Juste, équitable et progressive ?
Mise au point sur la nouvelle taxe immobilière
Le gouvernement vient de présenter son projet de loi pour une nouvelle taxe sur l’immobilier, malheureusement sans intégrer les différents types d’imposition déjà en vigueur, mais en en créant une nouvelle: la taxe Immobilière.
Le projet de loi vise, entre autres, à harmoniser l’imposition sur la fortune aux tendances européennes. En effet, tandis qu’en Hongrie de telles taxations représentent 2 à 3% du total des revenus fiscaux, en Europe cette proportion va jusqu’à 10%. Toutefois, le but primordial du gouvernement n’est pas de générer des recettes budgétaires, estimées à 150 milliards de HUF. Il est d’avantage moral dans le sens où il cherche à harmoniser les cotisations des Hongrois les plus riches avec l’augmentation des charges publiques assumées par les citoyens.
L’idée de l’introduction de la taxe immobilière a été évoquée pour la première fois par le programme de convergence de 2006, avec une mise en place prévue pour 2008. Comme aucune obligation financière n’a rendu les mesures urgentes, et que les principaux partis n’avaient pu se mettre d’accord sur une telle réforme à l’époque, celle-ci avait été ajournée. Toutefois, la crise économique a remis cette question sur le devant de la scène: conformément aux propos du gouvernement en 2008, le programme de l’Alliance pour les Réformes a été marqué par le projet de taxe immobilière, de nouveau évoqué cette fois dans le plan du nouveau Premier Ministre, Gordon Bajnai. Selon ce dernier, la nouvelle taxe immobilière distinguerait trois catégories de taxation progressive des biens immobiliers : “appartements”, “maisons”, “véhicules maritimes et voitures de luxe”, avec des barrières d’une valeur de 30 et 50 millions de HUF. Les biens ayant une valeur supérieure à 30 millions, mais inférieure à 50 millions de HUF, seront assujettis à une taxation de 0,35%, qui s’élèvera ensuite jusqu’à 0,5% pour les immobiliers à valeur supérieur à 50 millions de HUF. Les cotisations seront basées sur l’auto-déclaration et administrées par le Fisc.
Le projet de loi sur la taxe immobilière est fortement critiqué tant par l’opposition, revendiquant de vraies réformes fiscales, que par les experts financiers.

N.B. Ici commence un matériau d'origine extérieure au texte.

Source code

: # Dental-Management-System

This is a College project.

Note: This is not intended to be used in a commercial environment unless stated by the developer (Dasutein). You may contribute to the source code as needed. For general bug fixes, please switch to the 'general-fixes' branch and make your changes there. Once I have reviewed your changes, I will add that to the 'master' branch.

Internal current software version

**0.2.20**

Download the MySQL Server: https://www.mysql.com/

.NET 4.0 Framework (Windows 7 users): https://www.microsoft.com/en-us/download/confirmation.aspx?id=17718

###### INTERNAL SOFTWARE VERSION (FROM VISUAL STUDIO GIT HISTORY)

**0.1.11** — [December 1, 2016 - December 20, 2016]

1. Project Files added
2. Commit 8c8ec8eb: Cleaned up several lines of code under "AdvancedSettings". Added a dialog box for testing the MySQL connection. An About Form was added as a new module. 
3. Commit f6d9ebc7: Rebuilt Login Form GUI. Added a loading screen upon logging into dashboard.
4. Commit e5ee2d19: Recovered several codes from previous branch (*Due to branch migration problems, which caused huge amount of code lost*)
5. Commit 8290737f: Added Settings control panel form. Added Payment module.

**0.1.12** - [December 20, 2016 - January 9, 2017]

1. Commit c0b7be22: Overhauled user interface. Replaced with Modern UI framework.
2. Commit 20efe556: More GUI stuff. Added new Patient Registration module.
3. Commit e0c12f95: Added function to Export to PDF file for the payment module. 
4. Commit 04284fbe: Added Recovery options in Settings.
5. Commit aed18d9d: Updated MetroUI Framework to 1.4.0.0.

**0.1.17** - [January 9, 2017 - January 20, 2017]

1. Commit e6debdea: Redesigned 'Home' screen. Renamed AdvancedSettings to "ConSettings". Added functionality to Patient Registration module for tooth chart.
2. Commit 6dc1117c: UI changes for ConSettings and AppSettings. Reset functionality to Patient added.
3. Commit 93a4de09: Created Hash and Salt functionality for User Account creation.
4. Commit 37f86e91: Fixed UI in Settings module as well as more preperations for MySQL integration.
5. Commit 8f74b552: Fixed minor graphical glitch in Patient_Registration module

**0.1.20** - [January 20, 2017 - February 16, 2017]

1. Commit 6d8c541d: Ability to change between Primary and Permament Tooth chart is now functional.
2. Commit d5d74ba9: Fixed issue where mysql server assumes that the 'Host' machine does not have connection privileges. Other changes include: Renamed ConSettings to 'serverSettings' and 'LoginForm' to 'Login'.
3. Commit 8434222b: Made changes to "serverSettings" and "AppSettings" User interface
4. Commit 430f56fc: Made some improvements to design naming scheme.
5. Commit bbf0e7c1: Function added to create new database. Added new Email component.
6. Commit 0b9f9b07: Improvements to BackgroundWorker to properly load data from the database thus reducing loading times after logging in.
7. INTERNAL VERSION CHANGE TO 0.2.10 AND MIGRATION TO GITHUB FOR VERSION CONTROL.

Tout d’abord parce qu’il est très difficile d’estimer le cours du marché des biens immobiliers. Il est donc unique, relatif, éventuel et volatile, impossible d’être généralisé par des calculs et fonctions modèles. Créer un registre récapitulant la valeur de tous les biens immobiliers en Hongrie, dont on ne dispose pas à l’heure actuelle, nécessiterait deux ans de travail et un contrôle permanent et donc coûteux, ne serait-ce que pour le personnel qualifié qu’il faudrait former pour cette tâche. De plus, la nouvelle taxe pose des problèmes moraux: premièrement elle fait payer les épargnants, ceux qui, au lieux de dépenser le total de leurs revenus, se sont servi de leurs épargnes, déjà fortement taxés, pour investir dans l’immobilier. Deuxièmement, l’acquisition des biens immobiliers en Hongrie ne résulte pas d’une croissance continue du niveau de vie au cours des dernières décennies, mais de procédures de privatisation menées dans les années 1990: c’est à cette époque là que les locataires des appartements régis jusqu’alors par l’Etat ont pu acquérir ces biens à des prix négligeables et devenir ainsi propriétaires. Notons par ailleurs que la nouvelle loi enrichit le budget de l’Etat, ce qui va contre l’esprit de décentralisation de la constitution et l’élargissement des droits des municipalités, certainement plus compétentes en matière d’affaires locales. Malheureusement, la taxe prévue n’est pas universelle car elle ne pèse pas sur les biens publics, c’est à dire les locaux et bâtiments détenus par les autorités et sociétés nationales.
La question se pose alors de savoir comment une cotisation sur les biens immobiliers peut être efficace et juste si elle ne touche pas le plus grand propriétaire du pays, c’est-à-dire l’Etat hongrois. En Hongrie le système fiscal est très mal accepté et les fraudes très fréquentes. Sans doute, nombreux seront ceux qui échapperont à cette taxe immobilière, à l’aide de techniques encore à perfectionner, comme la création de collectivités immobilières: il s’agit de la division juridique des biens immobiliers d’une valeur de 30 millions de HUF en plusieurs parties, détenues par différents membres d’une même famille, exemptes alors de taxation. A l’heure actuelle, le gouvernement n’a pas encore recueilli la majorité pour faire adopter cette proposition et, si les critiques s’avèrent fondées, il aura des difficultés à y parvenir.